Identify a sci-fi novel or story for my friend

Howdy! My childhood and lifelong buddy is reminiscing about science fiction he read as a kid, and he asked for help identifying something. I figured the passel of dudes here who read little else could probably help.

Here’s what he writes:

The first was about a scientist who develops a weapon that can focus energy anywhere on Earth. I vaguely remember that it was driven by a miniature black hole. I think the weapon was called the Jericho bomb or j-bomb. The start of the novel was the scientist doing work on a computer, and when he logged off getting charged $12? For the computing time. In the climax of the novel, he set the weapon to destroy? Or prepared to destroy all the nukes, and to destroy any energy signature like the weapons source. One of the military guys says something like “he’s made us slaves to this weapon”, with the response “no, he’s set us free”.

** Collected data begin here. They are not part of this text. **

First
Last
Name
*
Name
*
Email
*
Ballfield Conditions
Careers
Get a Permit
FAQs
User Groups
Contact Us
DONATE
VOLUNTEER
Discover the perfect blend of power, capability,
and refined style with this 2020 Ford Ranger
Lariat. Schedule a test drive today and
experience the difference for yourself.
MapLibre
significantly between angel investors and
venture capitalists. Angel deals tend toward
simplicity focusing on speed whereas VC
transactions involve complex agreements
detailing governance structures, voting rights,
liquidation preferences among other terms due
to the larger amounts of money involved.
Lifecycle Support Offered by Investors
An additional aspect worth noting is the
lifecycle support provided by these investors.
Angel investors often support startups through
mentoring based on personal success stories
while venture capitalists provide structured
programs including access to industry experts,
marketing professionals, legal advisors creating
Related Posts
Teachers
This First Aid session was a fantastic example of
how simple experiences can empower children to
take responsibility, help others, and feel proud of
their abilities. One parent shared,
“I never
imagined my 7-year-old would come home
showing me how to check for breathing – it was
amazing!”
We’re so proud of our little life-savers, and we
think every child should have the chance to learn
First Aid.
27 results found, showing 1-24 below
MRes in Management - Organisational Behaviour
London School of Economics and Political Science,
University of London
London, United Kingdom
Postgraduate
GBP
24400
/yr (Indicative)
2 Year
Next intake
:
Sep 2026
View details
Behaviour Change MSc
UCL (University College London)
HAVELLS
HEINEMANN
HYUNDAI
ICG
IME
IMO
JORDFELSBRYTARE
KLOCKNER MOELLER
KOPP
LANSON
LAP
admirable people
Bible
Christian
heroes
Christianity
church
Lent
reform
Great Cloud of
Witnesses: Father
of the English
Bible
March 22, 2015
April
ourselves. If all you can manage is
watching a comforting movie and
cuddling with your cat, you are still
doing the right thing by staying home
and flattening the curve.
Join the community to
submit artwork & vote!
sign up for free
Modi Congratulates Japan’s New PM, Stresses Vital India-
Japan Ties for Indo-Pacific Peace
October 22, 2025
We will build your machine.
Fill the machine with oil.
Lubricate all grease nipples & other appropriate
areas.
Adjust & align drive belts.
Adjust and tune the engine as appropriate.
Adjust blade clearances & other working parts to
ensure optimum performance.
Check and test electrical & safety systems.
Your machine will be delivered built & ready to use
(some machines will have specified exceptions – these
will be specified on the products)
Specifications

Could Jericho be “Genesis”? If so, then the likely candidate is The Genesis Machine by James P. Hogan. The plot sounds roughly comparable, and the quoted language sounds Hogan-y to me.

(Hogan was an author who wrote some pretty decent hard sci-fi in the 70s and 80s and then drifted over time into whacky and controversial views and theories. His early stuff is still interesting.)

Sounds like Earth by David Brin.

Sounds vaguely like Ground Zero Man by Bob Shaw though some of it doesn’t match up. The end controlling the nukes via energy signature does though.

The black hole focusing weapon bit really does sound like Earth, although I read it so long ago I can’t vouch for any of the rest of the the plot bits you’ve listed, and I can’t find a good summary anywhere.

Same here. Though IIRC they called the weapon a “graser” in that book.

It’s not this, but the weapon able to focus energy at a distance anywhere is part of the plot of Lem’s best novel, His Master’s Voice

Seems a bit weird to write what seems to be an anti-nuke parable where the saviour is, um, a world-endingly powerful weapon.

This was it! My friend and I thank you.

Ground Zero Man may nail that a bit better, it as also first published in 71 not 76 as the quote suggests (that was the UK release)

At the end, Hutchman realises that rather than to the elimination of nuclear weapons, his invention just led to further investments in them, to create new bombs impervious to neutron resonance.

Its grim conclusion shows precisely and prophetically (1976, remember) the flaw in today’s plans for ‘star wars’ energy-beam defences." -Dave Langford

Yep, this is it.

edit: Oh, I guess there was ANOTHER book that involved using mini blackholes by terrorists to kill people? That’s funny.

After Niven wrote the seminal short story “Hole Man” (iirc in the early 70s) the idea of black holes including mini black holes, was very popular in sci-fi for a few years.

I think he called them quantum black holes, as part of the evolving Big Bang Theory at the time. It’s a fantastic story, IMHO (as is Brin’s Earth, never read the Genesis Project).

Earth I seem to recall involved a mini black hole falling into the center of the earth, and orbiting around it inside… and they were trying to get it out before it destroyed the earth or something? And at some point there ended up being another mini black hole down there? And some terrorist took control of a system that could do something like line them up and create a gravity laser or something that started destroying stuff on the surface.

Honestly, it’s super vague in my mind… I should read it again.

More than that, turned out the hole had been put there by aliens to test us or something.


Yeah, that was my reaction as well.

That’s impressive, Mr Sharpe.

There’s a certain Libertarian Savior flavor to the language quoted in the OP that made me think of Hogan. I like early Hogan but he was definitely proselytizing a certain POV.